Task
Among the entries below, find each line with "tcol" and show it.

Dataset records
★ ★ ★ ★

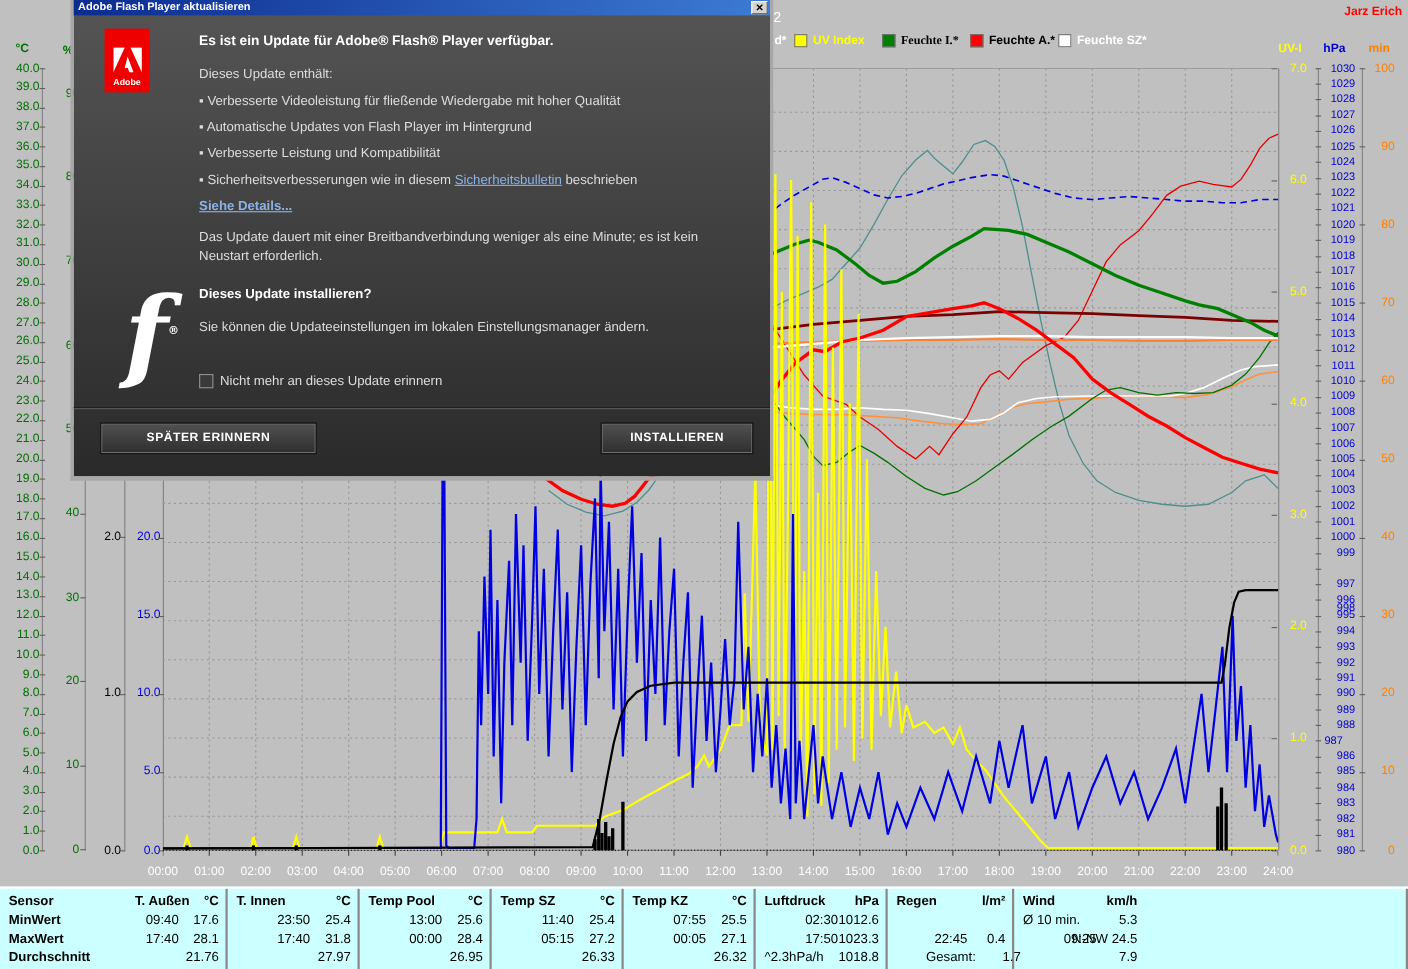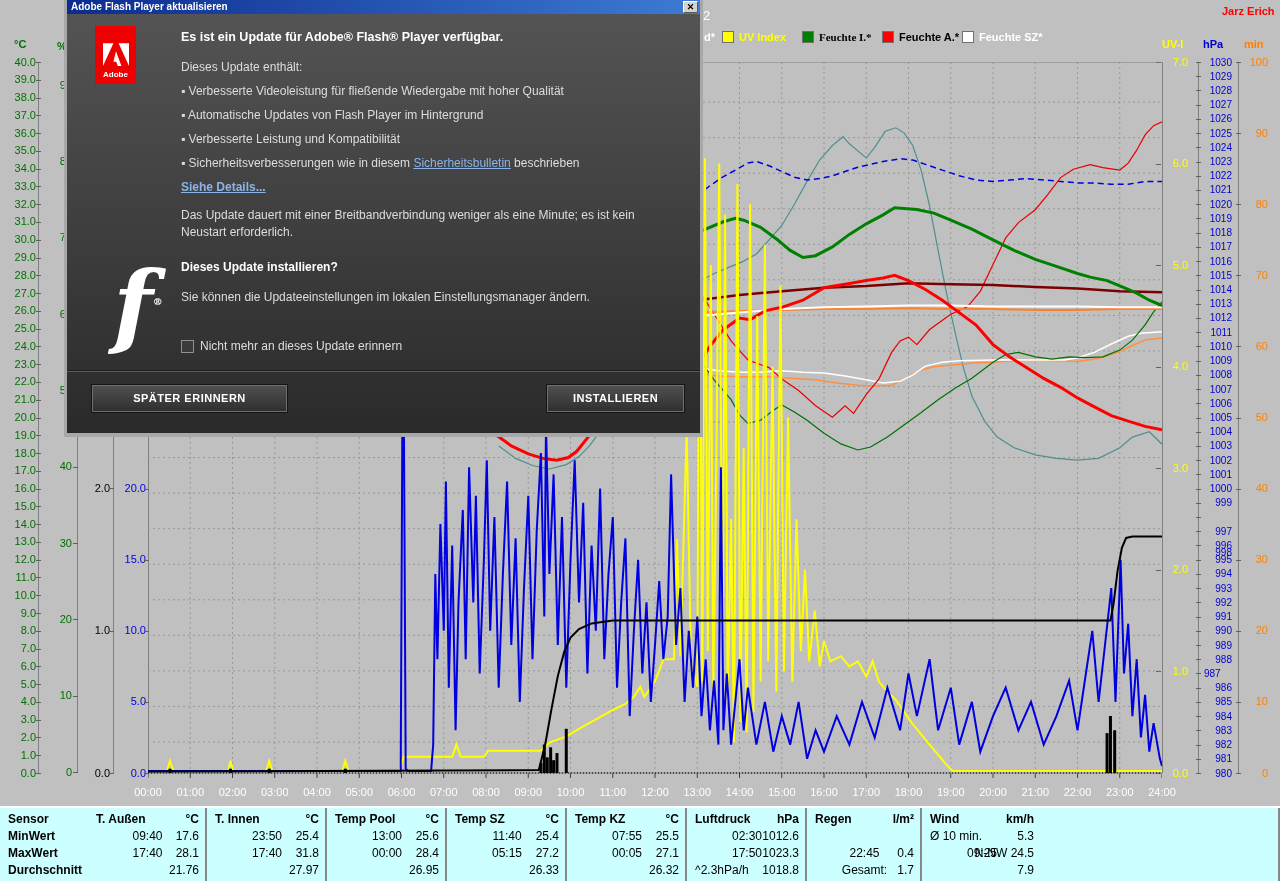--- a/index.html
+++ b/index.html
@@ -496,7 +496,7 @@
       <div class="tcell tbold" style="left: 8px; top: 37px; width: 78px; text-align: left;">MaxWert</div>
       <div class="tcell tbold" style="left: 8px; top: 54px; width: 78px; text-align: left;">Durchschnitt</div>
       <div class="tcol" style="left: 88px; width: 119px;">
-        <div class="tcell tbold" style="left: 8px; top: 3px; width: 103px; text-align: left;">T. Außen</div>
+        <div class="tcell tbold" style="left: 8px; top: 3px; width: 103px; text-align: center;">T. Außen</div>
         <div class="tcell tbold" style="left: 8px; top: 3px; width: 103px; text-align: right;">°C</div>
         <div class="tcell" style="left: 8px; top: 20px; width: 103px; text-align: center;">09:40</div>
         <div class="tcell" style="left: 8px; top: 20px; width: 103px; text-align: right;">17.6</div>

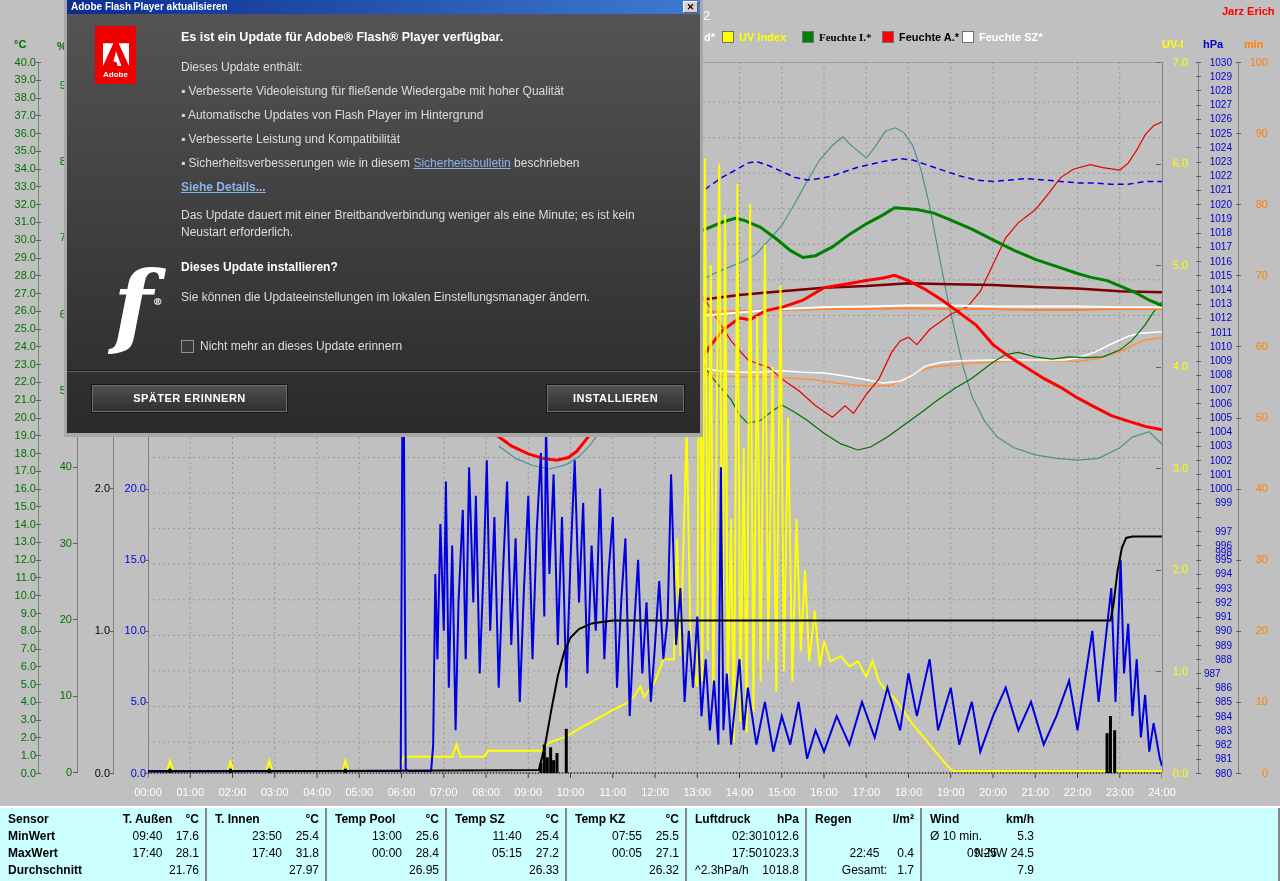--- a/index.html
+++ b/index.html
@@ -563,7 +563,7 @@
         <div class="tcell" style="left: 8px; top: 37px; width: 99px; text-align: center;">22:45</div>
         <div class="tcell" style="left: 8px; top: 37px; width: 99px; text-align: right;">0.4</div>
         <div class="tcell" style="left: 8px; top: 54px; width: 99px; text-align: center;">Gesamt:</div>
-        <div class="tcell" style="left: 8px; top: 54px; width: 99px; text-align: right;">1.7</div>
+        <div class="tcell" style="left: 22px; top: 54px; width: 99px; text-align: right;">1.7</div>
       </div>
       <div class="tcol" style="left: 922px; width: 358px;">
         <div class="tcell tbold" style="left: 8px; top: 3px; width: 104px; text-align: left;">Wind</div>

★ ★ ★ ★

Task output
       <div class="tcol" style="left: 88px; width: 119px;">
       <div class="tcol" style="left: 922px; width: 358px;">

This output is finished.